One has to read carefully and at some length to find signs of hope amid Garrett's disturbing annals of bad microbes, venal behavior and dissolute politics. Technologies are improving and genetic engineering, in particular, now provides magnificent tools to diagnose and trace the origin and spread of bacteria and viruses. The worldwide vigilance and competence of the U.S. Centers for Disease Control (CDC) get good marks and Garrett's endorsement as the lead planetary watchdog, given her definitive dismissal of the World Health Organization's capabilities in these arenas. In the end she argues for a brand of global communitarianism as the only possible counteroffensive to devastating diseases. "Rapid globalization of human niches requires that human beings everywhere on the planet go beyond viewing their neighborhoods, provinces, countries, or hemispheres as the sum total of their personal ecospheres." Population control, environmental preservation and human development are absolute requirements if we are to have a chance against the certain arrival of new plagues. Laurie Garrett's warning echoes John Donne's 400-year-old wisdom, "No man is an island, entire of itself; every man is a piece of the continent, a part of the main."
"The Coming Plague" makes fascinating if troubling reading. It is an important contribution to our awareness of human ecology and the fragility of the relative biological well-being that many of us enjoy. Garrett is a journalist, formerly a science correspondent for National Public Radio and now a science writer for New York Newsday. She has mastered an extraordinary amount of detail about the pathology, epidemiology and human events surrounding dozens of complex diseases. She writes engagingly, carrying her themes as well as the reader's interest from outbreak to outbreak. At times, though, her details get sloppy. Measles does not produce "a roseola rash"; roseola infantum is a disease of its own. Reagan's first HHS Secretary was Sen. -not Dr. -Richard Scweiker. Such small flaws raise unsettling questions in the mind of the reader about which of the thousands of other facts that punctuate her text might be inaccurate. Garrett's editors failed to reign in the length and unnecessary detail of the text and to help her maintain a consistent writing style.

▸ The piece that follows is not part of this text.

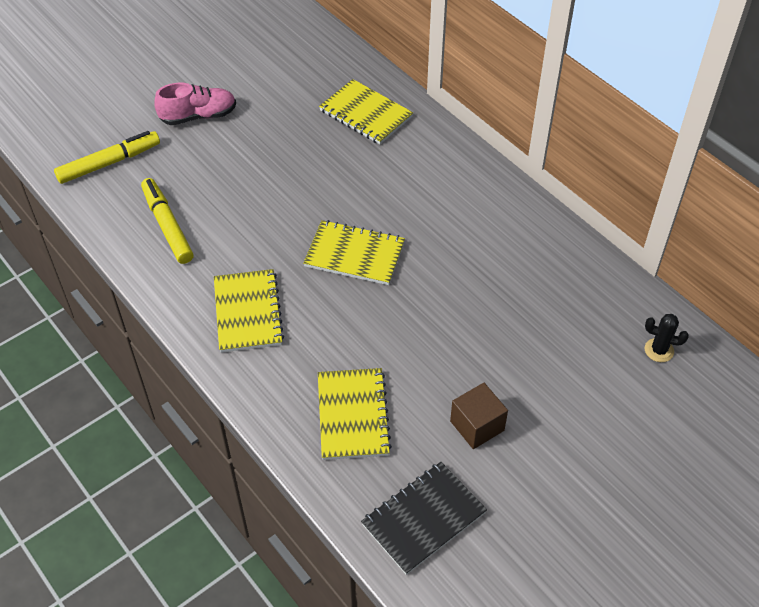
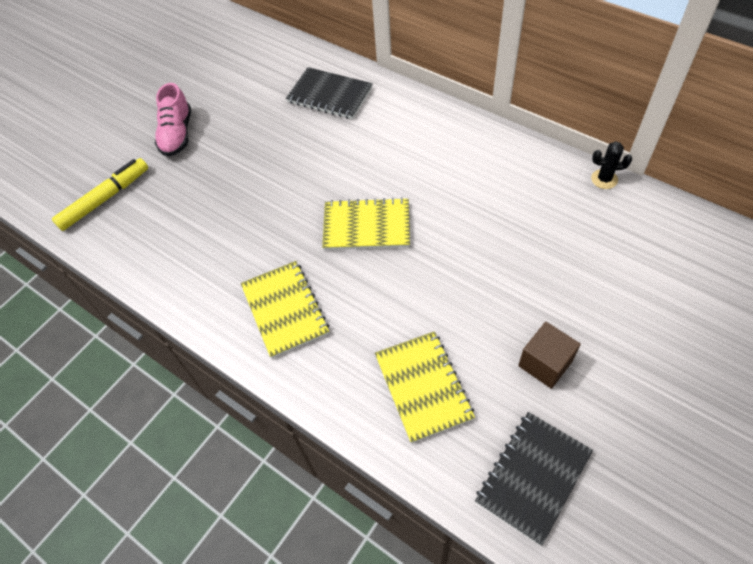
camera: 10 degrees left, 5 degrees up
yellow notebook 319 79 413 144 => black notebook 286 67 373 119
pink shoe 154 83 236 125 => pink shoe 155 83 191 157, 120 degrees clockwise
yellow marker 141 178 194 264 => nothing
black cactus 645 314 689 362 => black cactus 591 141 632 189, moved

At times the book reads like a doctoral thesis with more than 100 pages of end notes (but no index) while at others it sounds more like a classic comic -"Don Francis was burned out before he even got to Harvard."
"The Coming Plague," though, is the kind of book that might have grabbed the attention of those drowsy, self-absorbed medical students in that public health class and taught them a thing or two about the world. It is certainly likely to capture the attention of readers today and raise their level of knowledge and concern about the condition of the human world and its microbial fellow travelers. Or do I have that backward? It will, perhaps, educate us about the world of microbes . . . and their human fellow travelers.